══ Reading text ══

Former Dallas City Councilman Bill Blaydes, who spent much of his term courting potential Lake Highlands Town Center developers, took the podium to deliver a rousing speech.

“Because of what we celebrate today, Lake Highlands will not become stagnant for our children,” he proclaimed.

Attendees responded with a standing ovation.

That same day, representatives from Prescott Realty, the development company promising to tackle the $300 million Lake Highlands Town Center project, told Advocate reporters they were “right on schedule” with the anticipated 2010 completion date. Blaydes had cycled through six developers before securing Prescott, and Prescott president Vance Detwiler joked that seven is his lucky number. “I just hope it won’t take us seven years to finish it.”

OK, developers are an optimistic lot by nature, but it’s been seven years since that heralded groundbreaking. It’s been 10 since a Tax Increment Financing district (TIF) was established along the Skillman Corridor to set the fiscal stage for the town center, five years since DART built its town center rail station, and one since a grocery store anchor unofficially agreed to lease a space at the town center. The land, aside of a single multifamily residential building, remains a 70-acre prairie.

Its fallow appearance belies all that has happened behind the scenes in recent years.

Our new city councilman campaigned on pledges to promote town center progress; the center is under the new management of Cypress Real Estate Advisors; the Skillman Corridor TIF — which potentially could funnel millions of dollars into the project — enjoys new, motivated board members.

But a stalemate has formed between new town center head honcho Cypress Real Estate, which wants to deviate from Prescott’s original vision, and city designers, who are pushing for Cypress to stay true to the initial concept.

By the numbers

$3.4 million
for streets, bridgework and thoroughfare assistance (Dallas County)

$5.2 million
for transit, pedestrian and bicycle connectivity and thoroughfare work
(North Texas Council of Governments)

$4.7 million
Infrastructure improvements, (City of Dallas 2006 Bond election)

$10 million
DART station and rail

$23.3 million
total public sector investment as of 2011

This recent activity indicates the project is at a tipping point and that, for better or worse, neighbors of the development could soon see some bona fide construction. Or not.

In recent months, neighbors, developers and stakeholders have been asking some core questions: Does the original vision still stand as the best solution? Will taxpayers who have contributed millions of dollars by way of the City of Dallas, Dallas County, North Texas Council of Governments, DART and TIF funds settle for something different from the original dream for Lake Highlands Town Center? And, what realistic design can succeed on this site?

═══
══ Records shown ══

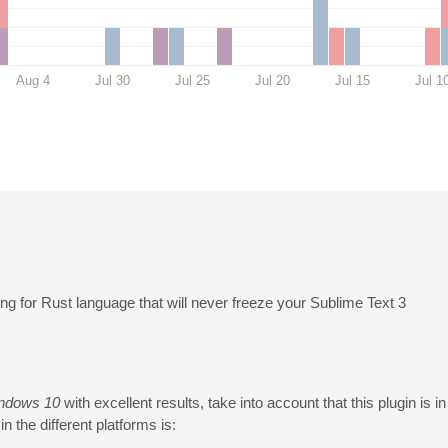
Aug 4
Jul 30
Jul 25
Jul 20
Jul 15
Jul 1
ng for Rust language that will never freeze your Sublime Text 3
ndows 10
with excellent results, take into account that this plugin is i
n the different platforms is:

═══

## [Task]
Extend the article on the Lake Highlands Town Center project, picking up after its final sentence.

## [Written answer]
Original Lake Highlands Town Center plan

Original Lake Highlands Town Center plan

“85,000 people and no downtown.” That about sums it up for Bill Blaydes, the Lake Highlands resident who served as District 10 councilman from 2003-07. Blaydes did the heavy lifting during the center’s formative years, combining his hope for a real “downtown Lake Highlands with the widespread belief that the apartments on Skillman between Abrams and Walnut Hill were beyond repair, better razed than improved.

The first committed developer, Prescott Realty, realized they couldn’t afford it alone. To lay the economic groundwork for the ambitious town center project, the City of Dallas created the Skillman Corridor TIF in 2005, which funnels incremental property tax dollars above a base from neighborhood commercial property owners into improvement projects identified by the city. The city designated 40 percent of the Skillman TIF to the town center — a total of $23 million — but reimbursement was tied to work completion.

Prescott’s commitment, outlined in a 2007 development agreement, was to build a dense, urban, walkable project including parking structures to accommodate shoppers and diners patronizing its 280,000 square feet of retail, those living in the 1,719 residential units and others using the 25,000 square feet of office space or 20 acres of parks and trails.

The master plan had the look of a transit-oriented development, and a successful one would rely heavily on the construction of a DART rail station.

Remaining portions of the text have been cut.